Jiangsu Crosslink Pharmatech Park Co., a biotech incubator based in Nanjing, will work with the Southern California Biomedical Council, the region’s oldest biotech trade group, to form CrossLinkBio Inc.

The new biotech incubator and business accelerator is expected to open somewhere in the downtown area next month.

“Anything that we can do to bring more money and investment in early stage biosciences companies can go a long way in strengthening the bioscience cluster here,” said Ahmed Enany, chief executive of SoCalBio, who founded the downtown trade group 23 years ago. “This will be the first Chinese project of its kind in Los Angeles.”

CrossLinkBio would invest in startups from Los Angeles to Orange counties, focusing on companies that aim to develop medical products for sale in the vast-but-difficult China market, according to backers.

The incubator’s incorporation – being filed in Delaware by attorneys from Perkins Coie in Century City – comes at a time of turbulent U.S.-China trade relations.

U.S. markets have been roiled in the wake of China’s move to slap $3 billion in tariffs on U.S. products in retaliation for U.S. tariffs on steel and aluminum.

CrossLinkBio nonetheless hopes to eventually establish a $50 million fund to seed young Southern California-based biotech companies – with fundraising roughly split between investors in China and the U.S.

Jiangsu Crosslink, the primary backer of the incubator here, has raised $7.5 million for the venture.

“It’s a cross link between the U.S. and China in the biotech area,” said Yuanzan “Charles” Ye, chief executive of Crosslink Pharma. “The Chinese market is huge. A lot of people want to go to China and have their products sold in China, but I haven’t seen a lot of success.”

Ye, who serves as chief executive of Acesys Pharmatech Corp., of Fairfield, N.J., and Nanjing, is familiar with the biomedical markets of both nations.

He lived for two decades in the U.S., having served as chief executive of Chemspec-API Inc., also of Fairfield, N.J., after earning an MBA in finance from Rutgers, State University of New Jersey, a master’s degree in computer systems from New Jersey Institute of Technology and a master’s degree in chemistry from Stony Brook University.

The American CrossLinkBio, he said, would serve as a conduit for funding,

licensing and marketing medical devices at hundreds of hospitals throughout China.

The incubator would start relatively small, at about 2,500 square feet of office space. Research and development would be conducted at other biotech incubators throughout the region, including LA BioMed in Torrance and the Pasadena Bio Collaborative Incubator.

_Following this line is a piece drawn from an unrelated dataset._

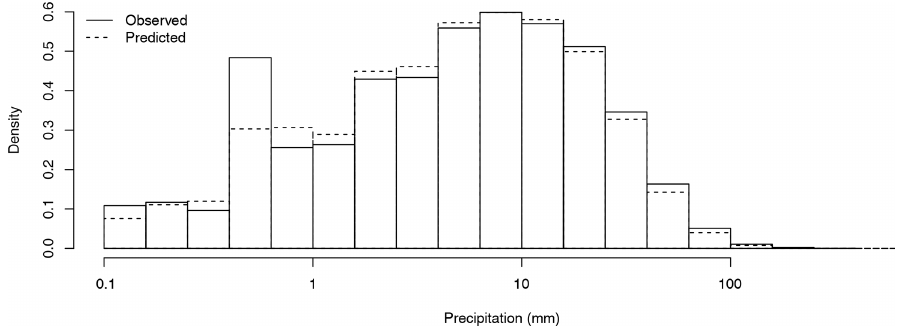
Figure 5. Histograms of observed and predicted daily precipitation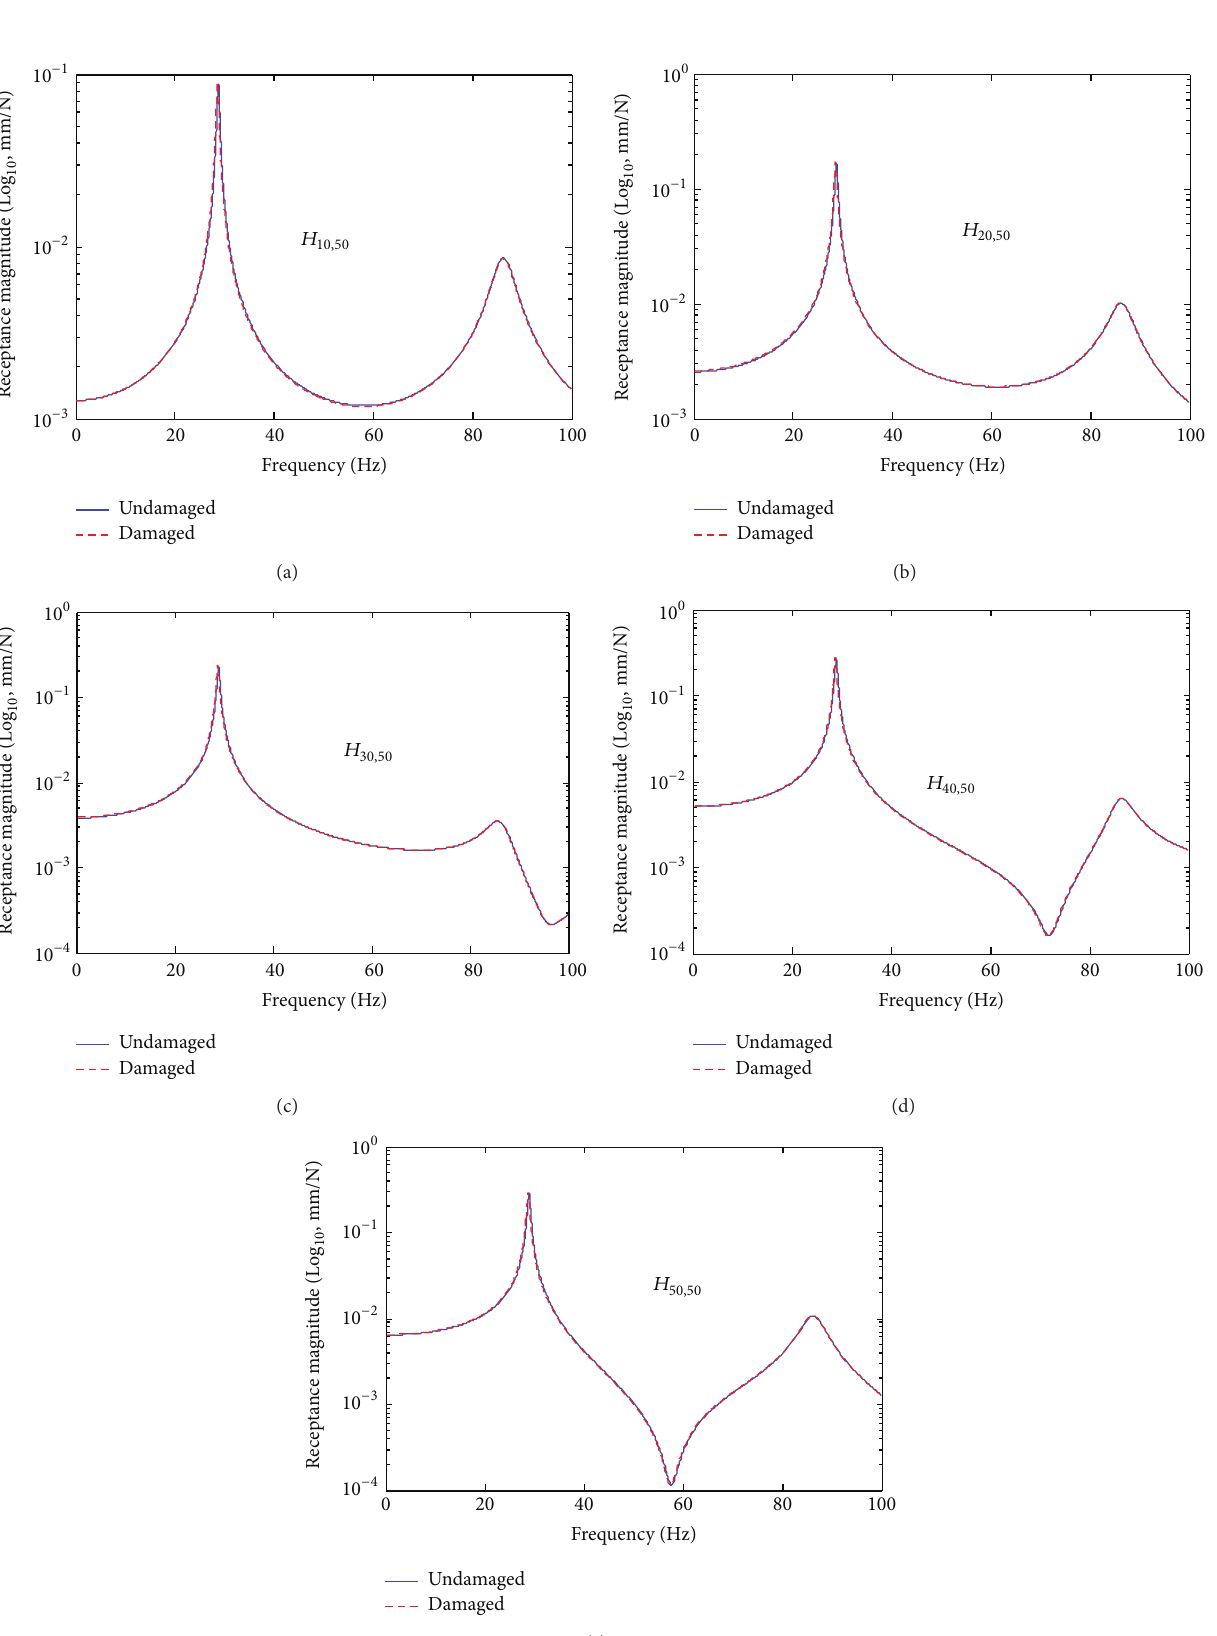
Figure 4: FRF curves: (a) 𝐻 10,50 , (b) 𝐻 20,50 , (c) 𝐻 30,50 , (d) 𝐻 40,50 , and (e) 𝐻 50,50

SoCalBio will serve as an advisor to help identify suitable startup candidates, who will then be featured at its fall biotechnology conference.

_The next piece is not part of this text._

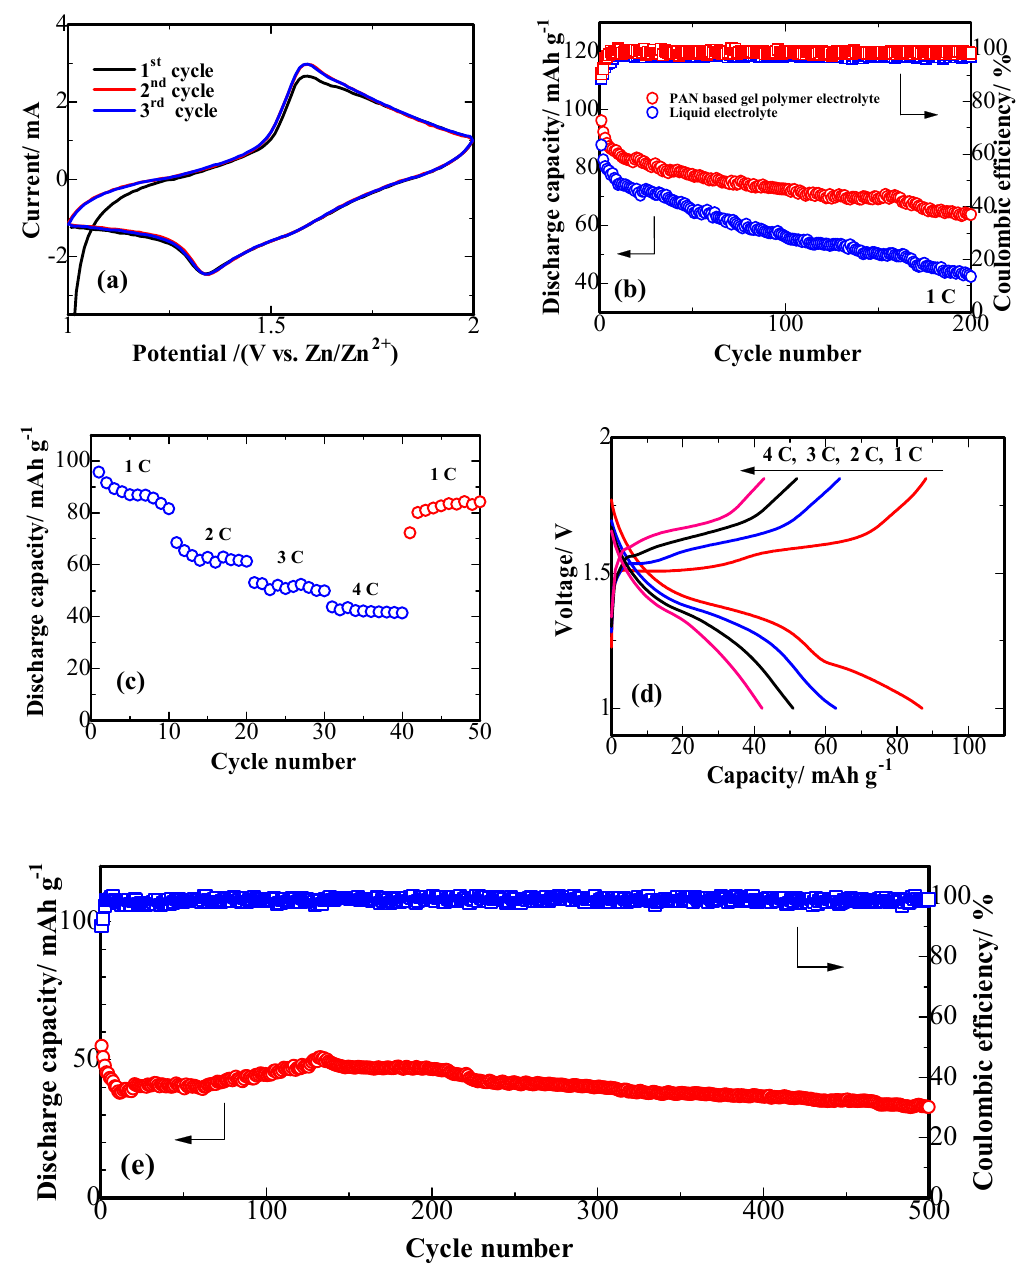
Figure 8. Electrochemical performance of a cell with the PAN-nanofiber-based gel polymer electrolyte of Na 4 Mn 9 O 18 electrode (vs. Zn/Zn 2+ ) ( a ) CV curves at a rate of 0.1 mV s − 1 ; ( b ) Cycling performance of liquid electrolyte cell (the blue) and the PAN-nanofiber-based gel polymer electrolyte cell (the red); ( c ) Rate capability and ( d ) Charge/discharge profiles at various rates; ( e ) Prolonged cycling performance of the PAN-nanofiber-based gel polymer electrolyte cell at 4 C.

Ye is expected to serve as CrossLinkBio chairman. Winn Hong – co-founder and chief executive of Varocto Inc., an Orange-based ophthalmic research and development company and a spin-off of Alfred E. Mann Institute at USC – would serve as treasurer and interim chief


Plans call for a dozen or so U.S. startups to receive initial investment rounds of $1 million each.

“What we want to do is set up joint ventures, a collaboration with them, or license their products,” Ye said. “(But) we’re not just an investment company – we’re a one-stop resource for U.S. companies.

“The Chinese market is very big, with not many good medical tech products. We would like to bring these good products to China, to benefit the Chinese market and patients.”